One big thing I’ve noticed while watching all this Japanese animation lately is how frequently they’ll cut away from a person who’s speaking. You’ll hear their voice continue over a close-up of some other part of the scene or an over-the-shoulder shot of the person they’re talking to. And part of this is possibly attributable to budget; lipsync is a lot of work and that costs money. But it also feels like it gives a very different feel to the storytelling, one that lets its attention wander around the characters and take in the world they live in instead of focusing tightly on the characters.

It’s akin to what McCloud describes as an “aspect-to-aspect” panel transition in comics, where a series of panels examines facets of a moment without very much “happening” in terms of plot. And it’s probably worth noting that this was something you almost never saw in American comics until the generation who grew up loving imported manga started making comics.

But I don’t think I’ve seen this in American cartoons made by people who grew up on a ton of anime. And as I look at what it can do for the mood of a show, and its world, I begin to feel like American cartoons have an unhealthy obsession with watching people talk.

This is probably another consequence of the Disney “Illusion of Life” tradition, where you make your character designs as simple as possible so that you can focus on animating the shit out of them as much as possible. Act with your pencil, really get into the particular way this character takes off their glasses and cleans them as we watch them gather their thoughts to respond to something another character just said. Or watch a completely voiceless character have thoughts crawl across their expression. This is what happens in the Great Early Masterworks that American animators are exposed to during their education, and it’s something that they can’t seem to stop trying to do, even when they don’t have anywhere near the budget to animate their simple designs like they want to – when’s the last time you saw the Simpsons cut to something else while a character spoke? When’s the last time you saw this in a Western animated feature? You get voiceovers now and then, but it’s usually in the form of someone narrating a flashback. I can’t think of any examples of the camera wandering around the scene in the middle of a conversation.

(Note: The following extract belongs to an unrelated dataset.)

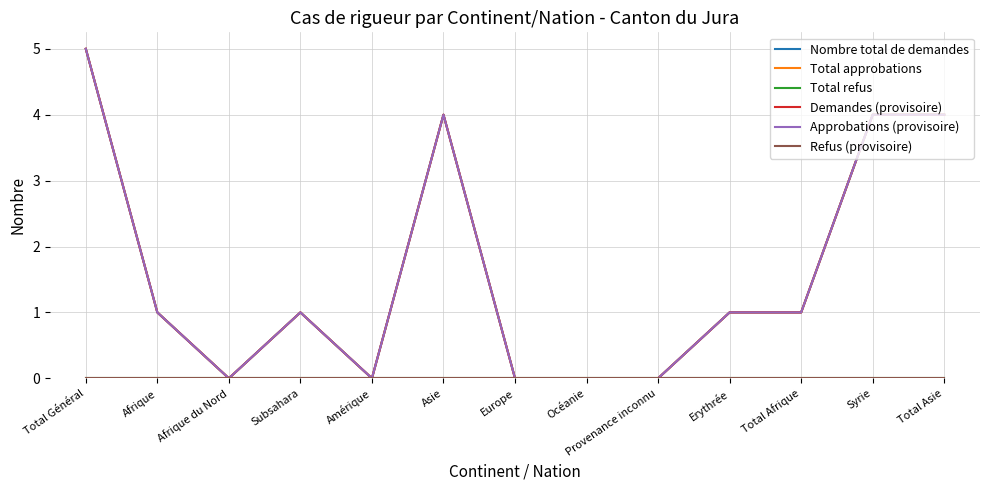

What is the label of the 5th point from the left?

Amérique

(I probably mean “Western animators” when I say “American animators”; it feels like a lot of the European stuff I’ve seen is just as prone to keeping the camera on the speaker as American stuff.)

Anyway. Yet another thing I may try to deliberately break out of if anyone is ever stupid enough to pay me to direct a cartoon, or I’m crazy enough to try and do one on my own.

(I should also probably watch Wes Anderson’s adaptation of Dahl’s “Fantastic Mr Fox” again and think about the many ways that struck me as coming from well outside the tradition of “what an animated feature Should Be”. Because that, too, was definitely not put together the same way a feature designed by people weaned on Disney features is constructed. Arguably it’s just put together like every other damn Wes Anderson film, and it happens to star a bunch of stop-motion puppets instead of people. But still.)